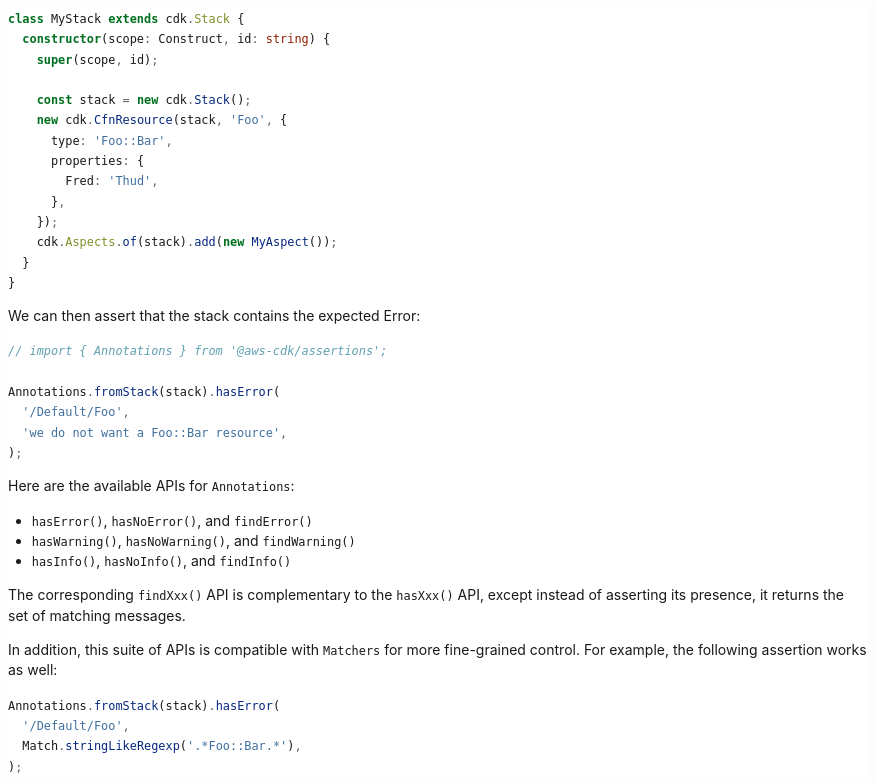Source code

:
 ```ts nofixture
class MyStack extends cdk.Stack {
  constructor(scope: Construct, id: string) {
    super(scope, id);

    const stack = new cdk.Stack();
    new cdk.CfnResource(stack, 'Foo', {
      type: 'Foo::Bar',
      properties: {
        Fred: 'Thud',
      },
    });
    cdk.Aspects.of(stack).add(new MyAspect());
  }
}
```

We can then assert that the stack contains the expected Error:

```ts
// import { Annotations } from '@aws-cdk/assertions';

Annotations.fromStack(stack).hasError(
  '/Default/Foo',
  'we do not want a Foo::Bar resource',
);
```

Here are the available APIs for `Annotations`:

- `hasError()`, `hasNoError()`, and `findError()`
- `hasWarning()`, `hasNoWarning()`, and `findWarning()`
- `hasInfo()`, `hasNoInfo()`, and `findInfo()`

The corresponding `findXxx()` API is complementary to the `hasXxx()` API, except instead
of asserting its presence, it returns the set of matching messages.

In addition, this suite of APIs is compatible with `Matchers` for more fine-grained control.
For example, the following assertion works as well:

```ts
Annotations.fromStack(stack).hasError(
  '/Default/Foo',
  Match.stringLikeRegexp('.*Foo::Bar.*'),
);
```
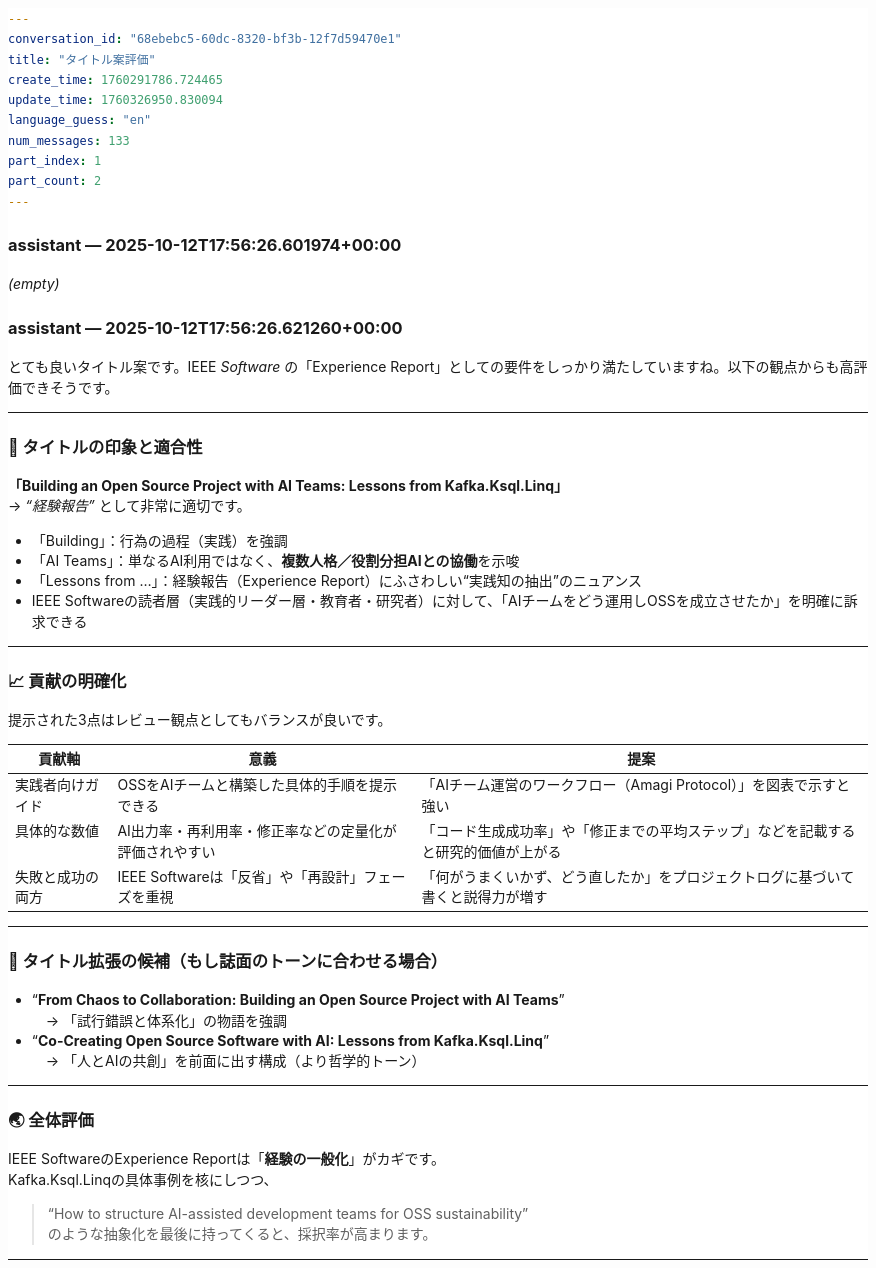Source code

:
 ```yaml
---
conversation_id: "68ebebc5-60dc-8320-bf3b-12f7d59470e1"
title: "タイトル案評価"
create_time: 1760291786.724465
update_time: 1760326950.830094
language_guess: "en"
num_messages: 133
part_index: 1
part_count: 2
---
```


### assistant — 2025-10-12T17:56:26.601974+00:00

_(empty)_
### assistant — 2025-10-12T17:56:26.621260+00:00

とても良いタイトル案です。IEEE *Software* の「Experience Report」としての要件をしっかり満たしていますね。以下の観点からも高評価できそうです。  

---
### 🧩 タイトルの印象と適合性
**「Building an Open Source Project with AI Teams: Lessons from Kafka.Ksql.Linq」**  
→ *“経験報告”* として非常に適切です。  
- 「Building」：行為の過程（実践）を強調  
- 「AI Teams」：単なるAI利用ではなく、**複数人格／役割分担AIとの協働**を示唆  
- 「Lessons from …」：経験報告（Experience Report）にふさわしい“実践知の抽出”のニュアンス  
- IEEE Softwareの読者層（実践的リーダー層・教育者・研究者）に対して、「AIチームをどう運用しOSSを成立させたか」を明確に訴求できる

---
### 📈 貢献の明確化
提示された3点はレビュー観点としてもバランスが良いです。

| 貢献軸 | 意義 | 提案 |
|--------|------|------|
| 実践者向けガイド | OSSをAIチームと構築した具体的手順を提示できる | 「AIチーム運営のワークフロー（Amagi Protocol）」を図表で示すと強い |
| 具体的な数値 | AI出力率・再利用率・修正率などの定量化が評価されやすい | 「コード生成成功率」や「修正までの平均ステップ」などを記載すると研究的価値が上がる |
| 失敗と成功の両方 | IEEE Softwareは「反省」や「再設計」フェーズを重視 | 「何がうまくいかず、どう直したか」をプロジェクトログに基づいて書くと説得力が増す |

---
### 🧠 タイトル拡張の候補（もし誌面のトーンに合わせる場合）
- “**From Chaos to Collaboration: Building an Open Source Project with AI Teams**”  
　→ 「試行錯誤と体系化」の物語を強調  
- “**Co-Creating Open Source Software with AI: Lessons from Kafka.Ksql.Linq**”  
　→ 「人とAIの共創」を前面に出す構成（より哲学的トーン）  

---
### 🌏 全体評価
IEEE SoftwareのExperience Reportは「**経験の一般化**」がカギです。  
Kafka.Ksql.Linqの具体事例を核にしつつ、  
> “How to structure AI-assisted development teams for OSS sustainability”  
のような抽象化を最後に持ってくると、採択率が高まります。  

---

Exercise:
From the records above, pull every line that carries the word "scope".

Response below:
  constructor(scope: Construct, id: string) {
    super(scope, id);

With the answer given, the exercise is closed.